THE DIAGNOSTIC VALUE OF BONE SCAN IN PATIENTS WITH RENAL CELL CARCINOMA

PURPOSE: Bone scan is performed as part of the evaluation of bone metastasis. We assessed the diagnostic value of bone scan in patients with renal cell carcinoma. MATERIALS AND METHODS: Bone scan was performed at presentation in 205 patients with confirmed renal cell carcinoma. Abnormal hot areas were further evaluated by x-ray, computerized tomography or surgery. RESULTS: Of the 56 patients (27%) with an abnormal bone scan 32 (57%) had osseous metastatic lesions. Overall bone metastasis was present in 34 of the 205 patients (17%). Bone scan had 94% sensitivity and 86% specificity. Of the 124 patients with clinically localized, stages T1-2N0M0 disease exclusive of bone metastasis 6 (5%) had bone metastasis only, whereas 28 of 81 (35%) with locally advanced or metastatic disease had bone metastasis, including 12 (35%) who complained of bone pain and 19 (56%) who presented with other symptoms due to local tumor growth or metastasis at other sites. Three patients (9%) were asymptomatic.
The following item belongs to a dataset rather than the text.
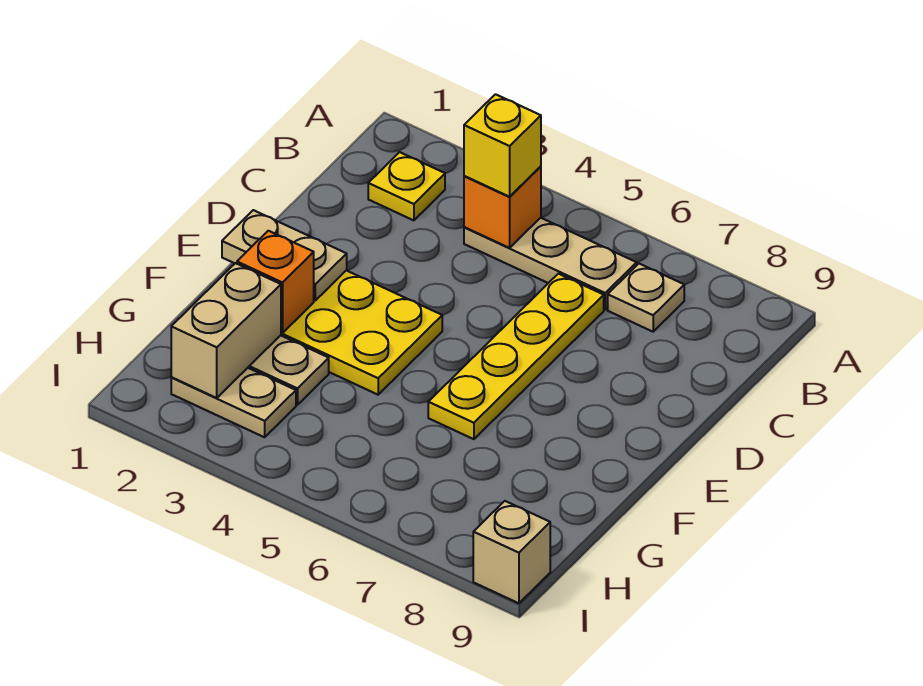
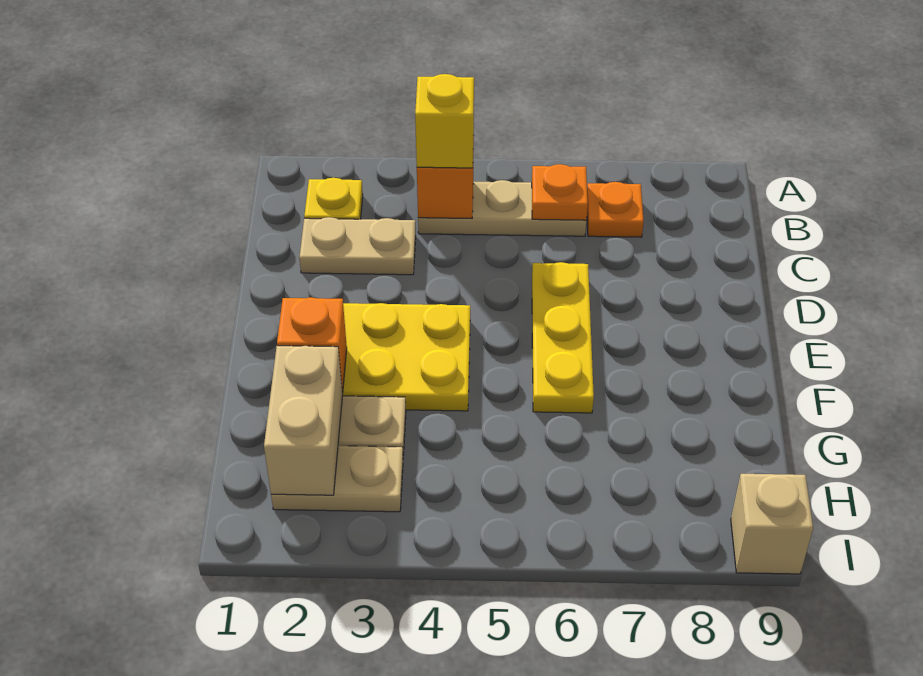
none -> orange 1x1 plate [532,164,588,220]
tan 1x1 plate [608,264,684,332] -> orange 1x1 plate [587,182,644,237]
yellow 1x4 plate [428,274,604,439] -> yellow 1x3 plate [532,262,594,413]
tan 1x2 plate [222,210,347,301] -> tan 1x2 plate moved to [299,217,416,275]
There was osseous metastasis without other metastasis, enlarged regional lymph nodes or bone pain in 7 patients, including 1 with stage T1b (2% of all with that stage), 2 with stage T2 (5%), 1 with stage T3a (4%), 1 with stage T3b (6%), 1 with stage T3c (14%) and 1 with stage T4 (6%) disease. CONCLUSIONS: Bone scan may be omitted in patients with stages T1-3aN0M0 tumors and no bone pain because of the low proportion of missed cases with bone metastasis.